_What is expected_.
Every record below should be printed again exactly, with its pictures removed.

_Dataset extract_.

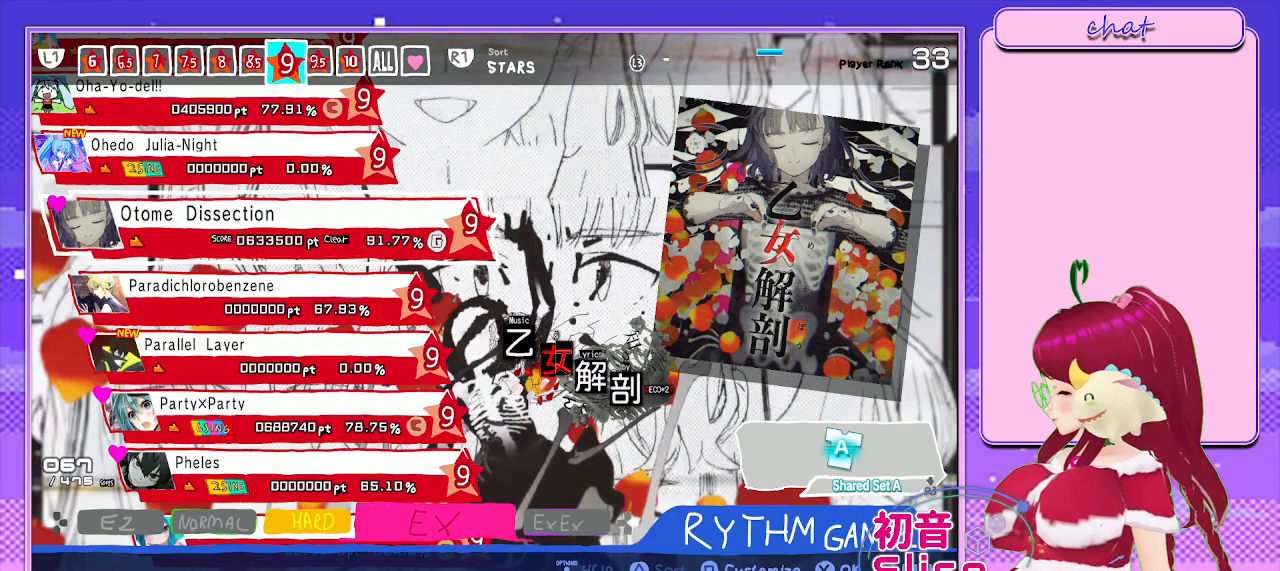
{"buttons": [], "left_stick": "center", "right_stick": "center", "events": []}
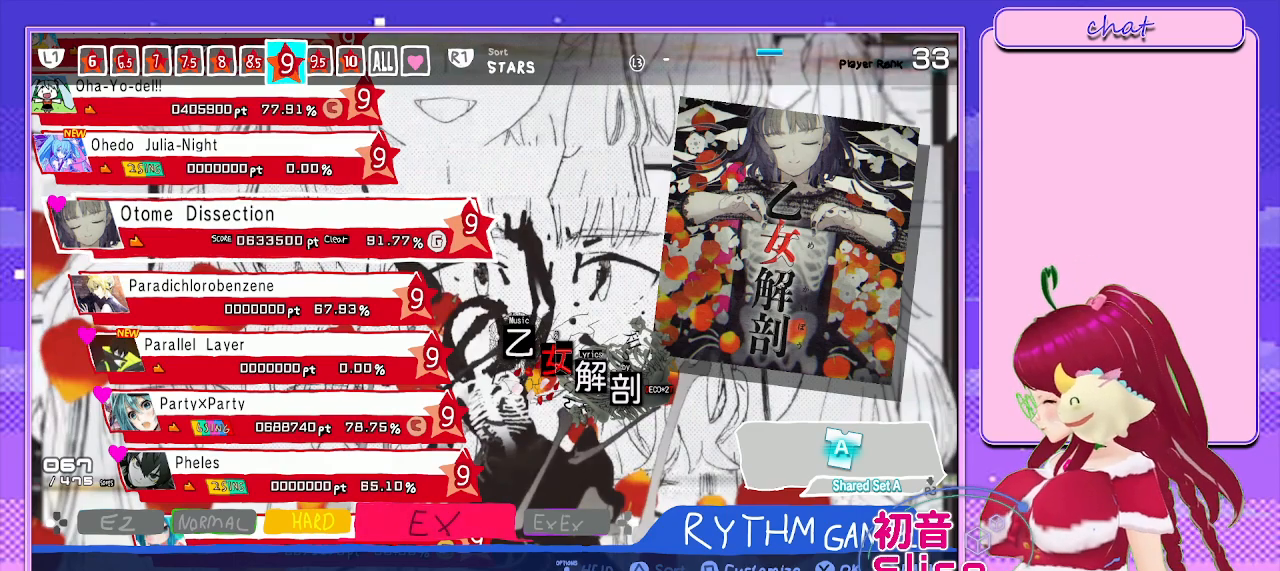
{"buttons": [], "left_stick": "center", "right_stick": "center", "events": []}
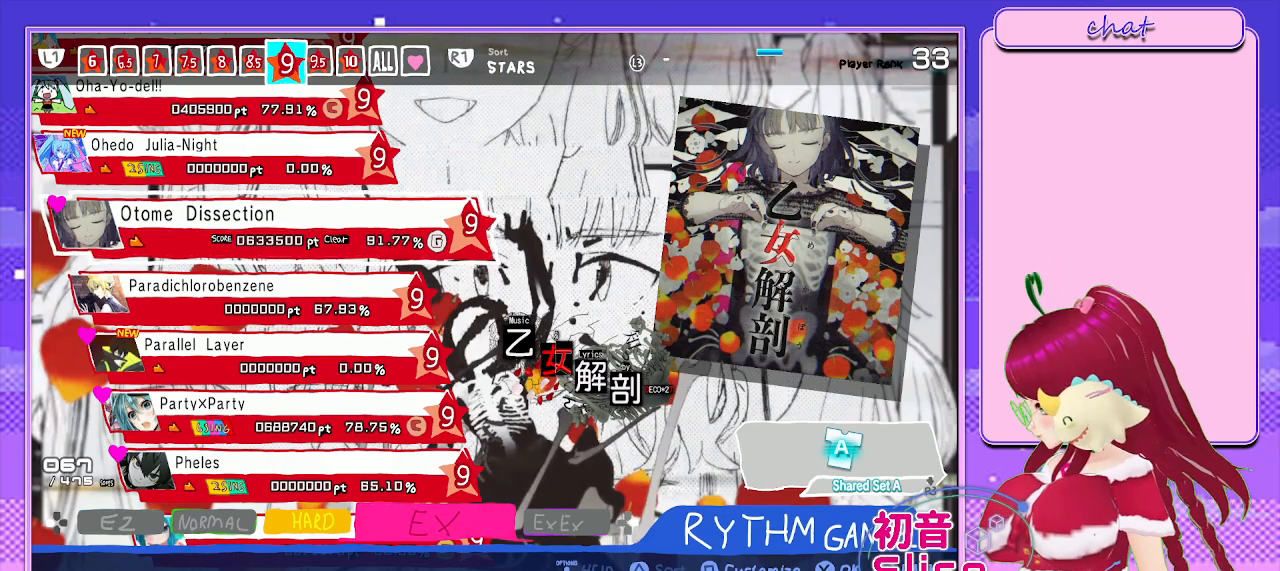
{"buttons": [], "left_stick": "center", "right_stick": "center", "events": []}
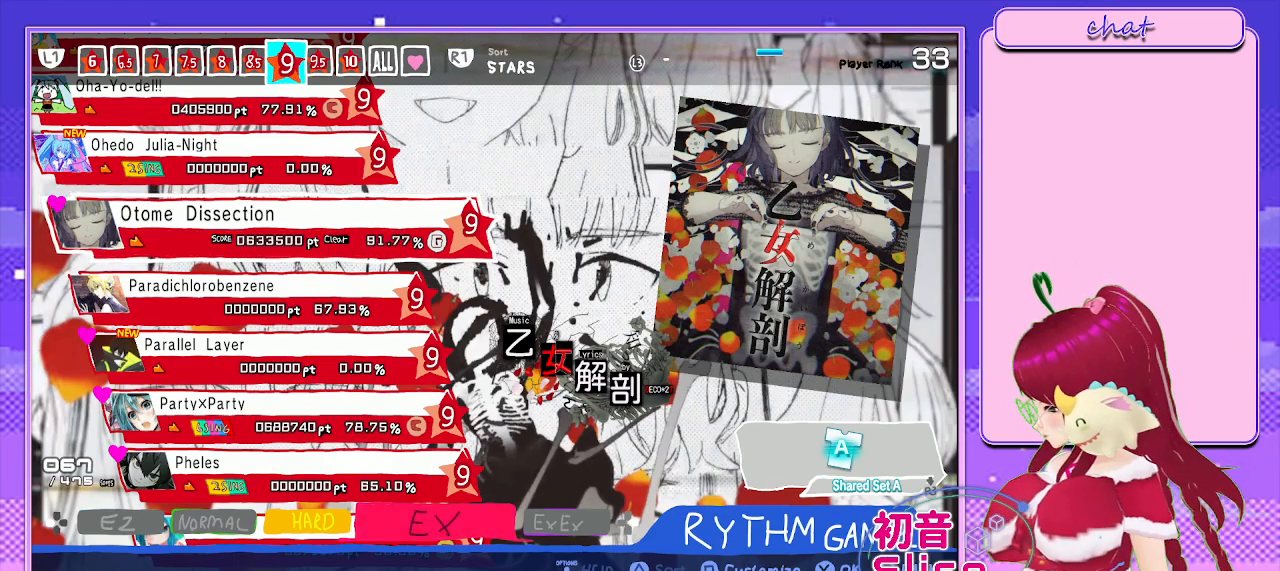
{"buttons": [], "left_stick": "center", "right_stick": "center", "events": []}
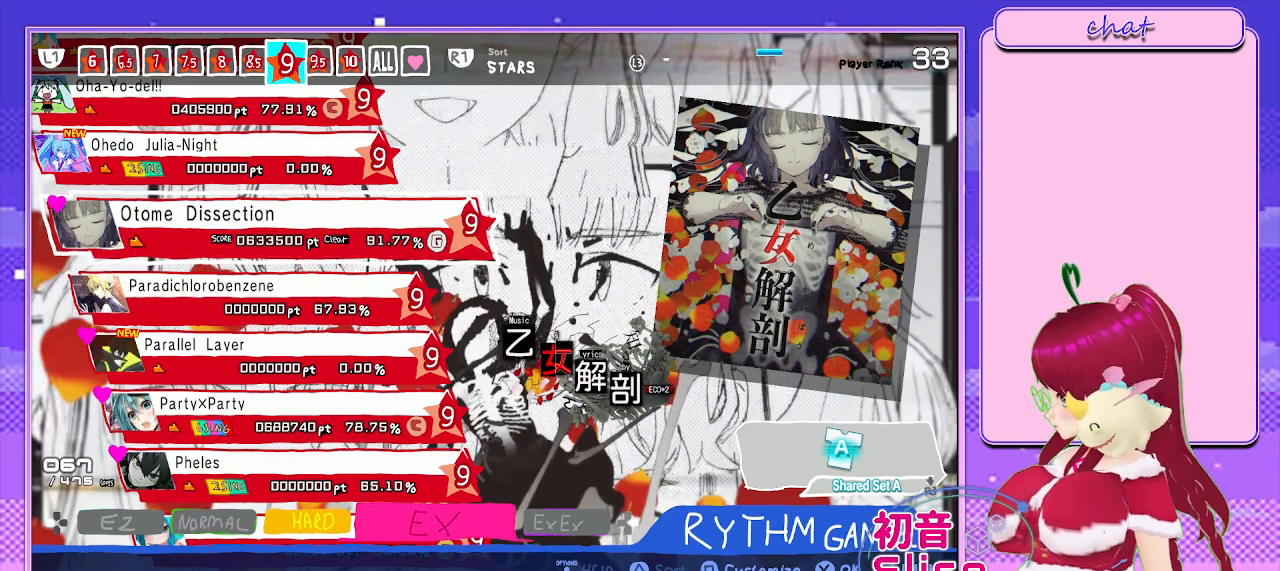
{"buttons": [], "left_stick": "center", "right_stick": "center", "events": [[367, "DPAD_DOWN", "down"], [500, "DPAD_DOWN", "up"]]}
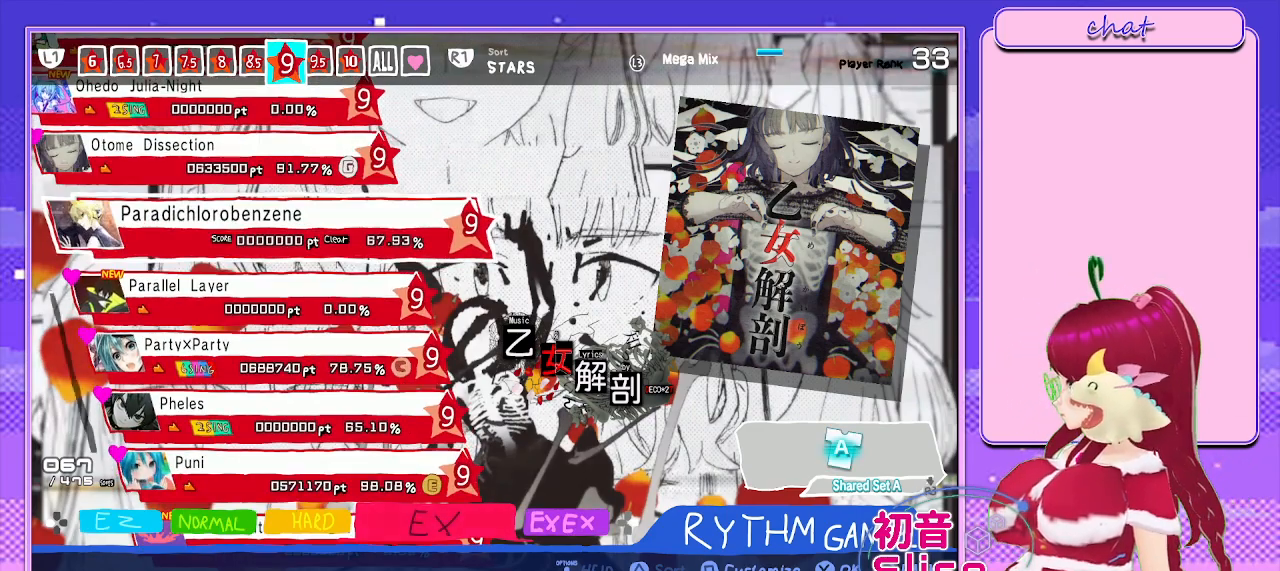
{"buttons": [], "left_stick": "center", "right_stick": "center", "events": []}
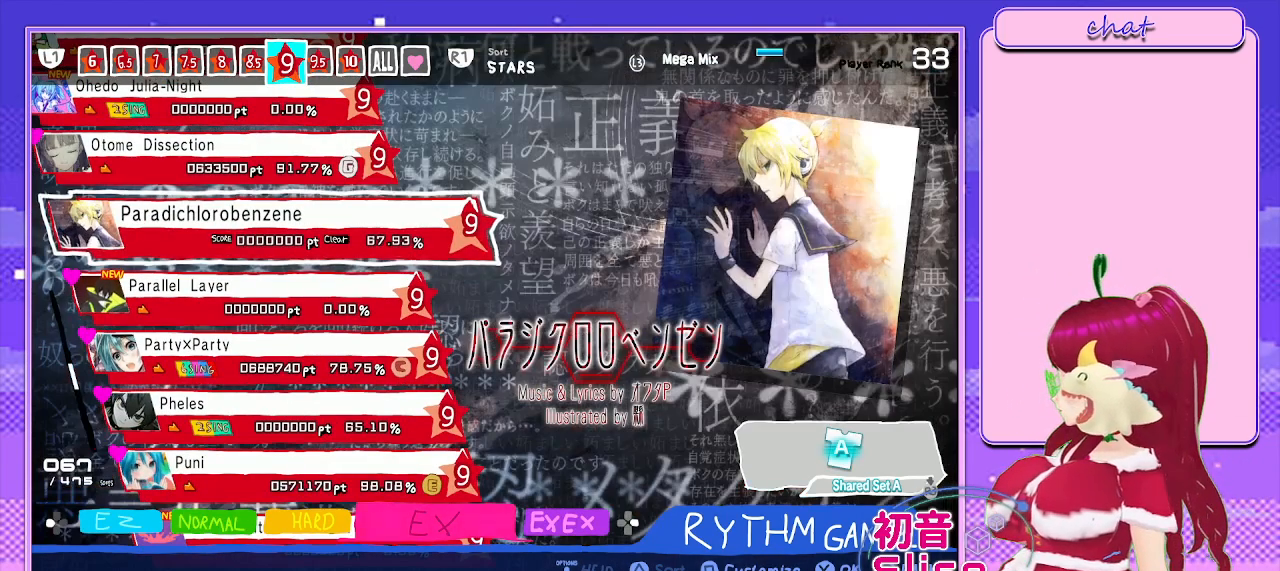
{"buttons": [], "left_stick": "center", "right_stick": "center", "events": []}
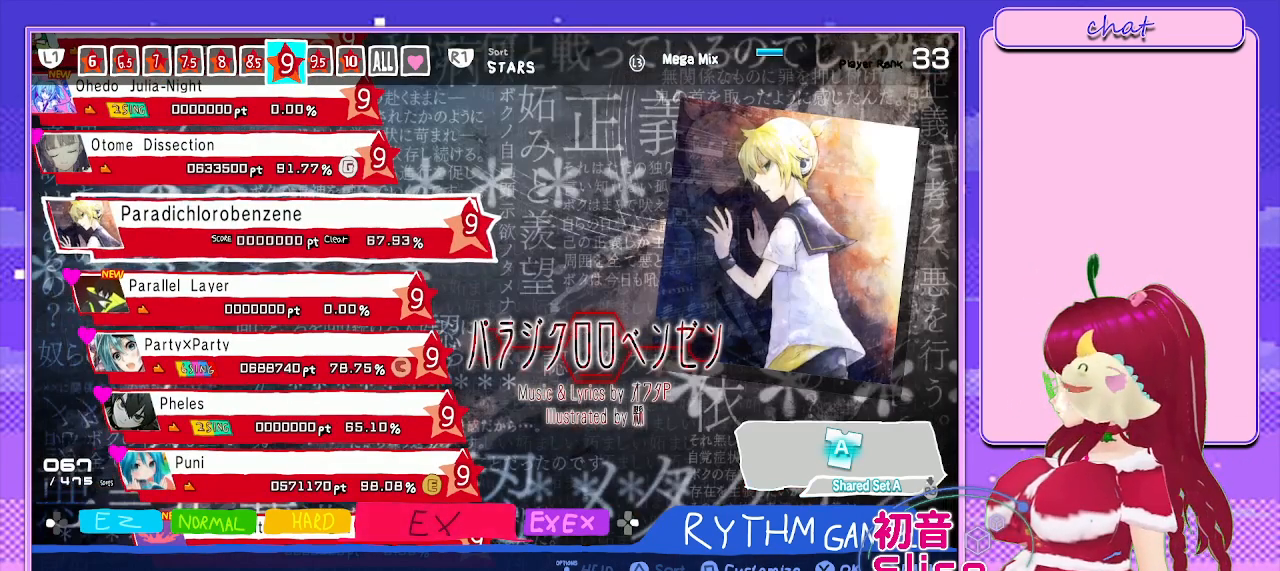
{"buttons": [], "left_stick": "center", "right_stick": "center", "events": [[83, "L3", "down"], [233, "L3", "up"]]}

_Expected output_.
{"buttons": [], "left_stick": "center", "right_stick": "center", "events": []}
{"buttons": [], "left_stick": "center", "right_stick": "center", "events": []}
{"buttons": [], "left_stick": "center", "right_stick": "center", "events": []}
{"buttons": [], "left_stick": "center", "right_stick": "center", "events": []}
{"buttons": [], "left_stick": "center", "right_stick": "center", "events": [[367, "DPAD_DOWN", "down"], [500, "DPAD_DOWN", "up"]]}
{"buttons": [], "left_stick": "center", "right_stick": "center", "events": []}
{"buttons": [], "left_stick": "center", "right_stick": "center", "events": []}
{"buttons": [], "left_stick": "center", "right_stick": "center", "events": [[83, "L3", "down"], [233, "L3", "up"]]}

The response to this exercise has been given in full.